Daripada jantung dan hafalan pidatoku semakin terobrak-abrik, sebaiknya aku kabur ke toilet.

Terakhir kami dibuang panas-panasan begini tiga hari lalu.

Hari itu acara penyerahan piala lomba Pramuka. Sebelumnya ada medali lomba lukis. Sebelumnya lagi penyerahan piala bulutangkis.

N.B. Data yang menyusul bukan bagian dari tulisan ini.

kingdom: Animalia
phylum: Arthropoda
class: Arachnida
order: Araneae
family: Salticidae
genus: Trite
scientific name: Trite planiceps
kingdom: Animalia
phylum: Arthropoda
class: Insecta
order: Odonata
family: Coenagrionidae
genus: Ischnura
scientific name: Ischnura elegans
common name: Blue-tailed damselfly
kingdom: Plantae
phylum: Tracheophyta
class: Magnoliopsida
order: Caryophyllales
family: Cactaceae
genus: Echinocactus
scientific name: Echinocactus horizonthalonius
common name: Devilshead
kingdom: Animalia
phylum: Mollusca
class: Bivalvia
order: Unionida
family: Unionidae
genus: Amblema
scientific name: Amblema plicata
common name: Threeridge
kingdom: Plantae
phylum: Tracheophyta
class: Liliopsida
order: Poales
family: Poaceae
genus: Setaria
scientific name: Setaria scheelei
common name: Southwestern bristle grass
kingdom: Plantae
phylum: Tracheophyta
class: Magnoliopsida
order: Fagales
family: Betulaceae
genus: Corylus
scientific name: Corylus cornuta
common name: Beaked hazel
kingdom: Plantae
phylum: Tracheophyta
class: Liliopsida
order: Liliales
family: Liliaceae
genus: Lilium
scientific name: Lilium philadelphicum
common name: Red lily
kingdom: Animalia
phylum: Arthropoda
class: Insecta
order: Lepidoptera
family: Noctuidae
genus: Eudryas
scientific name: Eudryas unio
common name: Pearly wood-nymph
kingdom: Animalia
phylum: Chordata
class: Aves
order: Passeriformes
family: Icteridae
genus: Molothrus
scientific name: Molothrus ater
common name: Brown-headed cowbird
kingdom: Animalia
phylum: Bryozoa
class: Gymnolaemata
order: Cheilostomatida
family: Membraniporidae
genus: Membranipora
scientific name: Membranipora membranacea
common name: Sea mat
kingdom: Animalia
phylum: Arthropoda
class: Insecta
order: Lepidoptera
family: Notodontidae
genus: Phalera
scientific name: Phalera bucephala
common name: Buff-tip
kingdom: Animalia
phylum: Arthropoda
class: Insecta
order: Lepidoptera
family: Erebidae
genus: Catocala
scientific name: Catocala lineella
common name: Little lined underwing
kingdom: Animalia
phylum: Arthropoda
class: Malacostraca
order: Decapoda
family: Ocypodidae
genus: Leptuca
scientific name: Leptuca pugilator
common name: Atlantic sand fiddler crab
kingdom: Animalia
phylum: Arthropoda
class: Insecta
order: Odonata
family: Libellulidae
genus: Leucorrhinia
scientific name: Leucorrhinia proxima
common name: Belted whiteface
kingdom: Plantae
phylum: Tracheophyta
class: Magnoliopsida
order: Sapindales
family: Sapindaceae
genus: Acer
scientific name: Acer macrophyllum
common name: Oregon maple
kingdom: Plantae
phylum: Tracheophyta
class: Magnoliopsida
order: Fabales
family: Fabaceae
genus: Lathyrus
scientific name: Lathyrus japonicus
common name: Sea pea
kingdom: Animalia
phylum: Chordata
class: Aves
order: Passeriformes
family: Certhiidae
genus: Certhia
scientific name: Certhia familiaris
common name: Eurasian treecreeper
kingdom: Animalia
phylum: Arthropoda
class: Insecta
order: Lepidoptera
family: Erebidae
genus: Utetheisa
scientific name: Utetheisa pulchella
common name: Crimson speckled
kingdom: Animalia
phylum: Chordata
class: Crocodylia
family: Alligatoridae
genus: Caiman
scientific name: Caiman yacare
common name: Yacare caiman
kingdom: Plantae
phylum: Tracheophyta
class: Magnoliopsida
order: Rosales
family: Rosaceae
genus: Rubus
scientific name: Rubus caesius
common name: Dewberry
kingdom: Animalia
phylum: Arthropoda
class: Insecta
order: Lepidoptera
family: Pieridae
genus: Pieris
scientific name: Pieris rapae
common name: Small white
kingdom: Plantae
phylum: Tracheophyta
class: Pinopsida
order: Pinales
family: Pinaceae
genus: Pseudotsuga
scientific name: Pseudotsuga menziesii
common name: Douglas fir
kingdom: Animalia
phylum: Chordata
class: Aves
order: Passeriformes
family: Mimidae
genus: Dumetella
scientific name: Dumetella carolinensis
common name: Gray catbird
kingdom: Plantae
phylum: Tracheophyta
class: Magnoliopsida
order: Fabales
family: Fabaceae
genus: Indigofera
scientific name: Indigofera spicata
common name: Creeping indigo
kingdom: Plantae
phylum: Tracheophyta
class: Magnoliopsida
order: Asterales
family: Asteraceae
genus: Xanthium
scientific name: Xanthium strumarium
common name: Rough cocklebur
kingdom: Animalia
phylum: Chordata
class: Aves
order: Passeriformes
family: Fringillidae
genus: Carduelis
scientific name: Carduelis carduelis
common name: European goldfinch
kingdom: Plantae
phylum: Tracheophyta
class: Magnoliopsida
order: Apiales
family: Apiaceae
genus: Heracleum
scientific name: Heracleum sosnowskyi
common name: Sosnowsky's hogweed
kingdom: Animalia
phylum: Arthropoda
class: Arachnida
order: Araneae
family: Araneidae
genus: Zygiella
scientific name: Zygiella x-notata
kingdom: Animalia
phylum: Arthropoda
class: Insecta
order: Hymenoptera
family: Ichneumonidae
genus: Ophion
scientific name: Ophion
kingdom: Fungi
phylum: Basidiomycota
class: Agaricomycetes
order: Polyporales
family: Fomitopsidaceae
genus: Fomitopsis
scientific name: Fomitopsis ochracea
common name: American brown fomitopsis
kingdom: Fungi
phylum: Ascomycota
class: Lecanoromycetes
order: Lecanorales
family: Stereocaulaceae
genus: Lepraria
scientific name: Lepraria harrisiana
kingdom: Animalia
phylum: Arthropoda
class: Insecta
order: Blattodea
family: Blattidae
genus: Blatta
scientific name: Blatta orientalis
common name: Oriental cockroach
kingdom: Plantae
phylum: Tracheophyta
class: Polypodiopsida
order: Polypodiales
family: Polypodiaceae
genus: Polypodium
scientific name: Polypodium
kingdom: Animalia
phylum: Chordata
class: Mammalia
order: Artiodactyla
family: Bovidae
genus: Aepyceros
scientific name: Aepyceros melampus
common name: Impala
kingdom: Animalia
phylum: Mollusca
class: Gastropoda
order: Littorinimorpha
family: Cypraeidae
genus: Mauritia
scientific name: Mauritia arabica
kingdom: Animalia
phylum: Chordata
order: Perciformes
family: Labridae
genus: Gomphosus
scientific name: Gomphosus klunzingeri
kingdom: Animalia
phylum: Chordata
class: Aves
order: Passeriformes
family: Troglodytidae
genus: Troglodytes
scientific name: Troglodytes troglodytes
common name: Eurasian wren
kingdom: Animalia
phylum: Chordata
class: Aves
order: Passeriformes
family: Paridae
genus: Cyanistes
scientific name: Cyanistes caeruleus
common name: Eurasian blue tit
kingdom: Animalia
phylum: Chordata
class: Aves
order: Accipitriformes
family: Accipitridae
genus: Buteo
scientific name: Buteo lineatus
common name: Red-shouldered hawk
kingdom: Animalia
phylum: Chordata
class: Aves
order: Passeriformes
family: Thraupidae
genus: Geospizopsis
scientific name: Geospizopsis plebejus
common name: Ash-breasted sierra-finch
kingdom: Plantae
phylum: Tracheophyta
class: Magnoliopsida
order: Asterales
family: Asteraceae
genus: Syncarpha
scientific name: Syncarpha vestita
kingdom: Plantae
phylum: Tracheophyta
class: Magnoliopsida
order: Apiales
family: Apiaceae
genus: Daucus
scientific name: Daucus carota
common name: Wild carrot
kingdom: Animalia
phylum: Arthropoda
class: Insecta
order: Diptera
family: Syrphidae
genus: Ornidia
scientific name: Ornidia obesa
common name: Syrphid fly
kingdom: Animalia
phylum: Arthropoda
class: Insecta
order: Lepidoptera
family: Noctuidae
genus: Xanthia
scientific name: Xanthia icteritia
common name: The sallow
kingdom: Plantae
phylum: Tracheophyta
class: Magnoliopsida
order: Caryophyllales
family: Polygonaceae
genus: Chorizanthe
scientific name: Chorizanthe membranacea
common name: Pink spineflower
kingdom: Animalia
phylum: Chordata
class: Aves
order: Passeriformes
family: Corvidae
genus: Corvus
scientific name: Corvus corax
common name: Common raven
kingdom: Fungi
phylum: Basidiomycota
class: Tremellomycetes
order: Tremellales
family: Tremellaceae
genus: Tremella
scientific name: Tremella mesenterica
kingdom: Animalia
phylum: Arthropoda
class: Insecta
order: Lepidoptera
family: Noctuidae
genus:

Hingga jauh berminggu-minggu sebelumnya ada penyerahan medali Olimpiade Sains Nasional Kotamadya yang dihadiri olehku. Tidak ada yang bertanya, sih, tapi aku belum naik ke panggung sejak terakhir diserahkannya medali OSN Jakarta Pusat tersebut.

Oke, aku minta maaf. Bukan untuk misuh-misuh tiada henti, tapi untuk tidak menjelaskan dari awal. Hari ini penyerahan medali tingkat provinsi.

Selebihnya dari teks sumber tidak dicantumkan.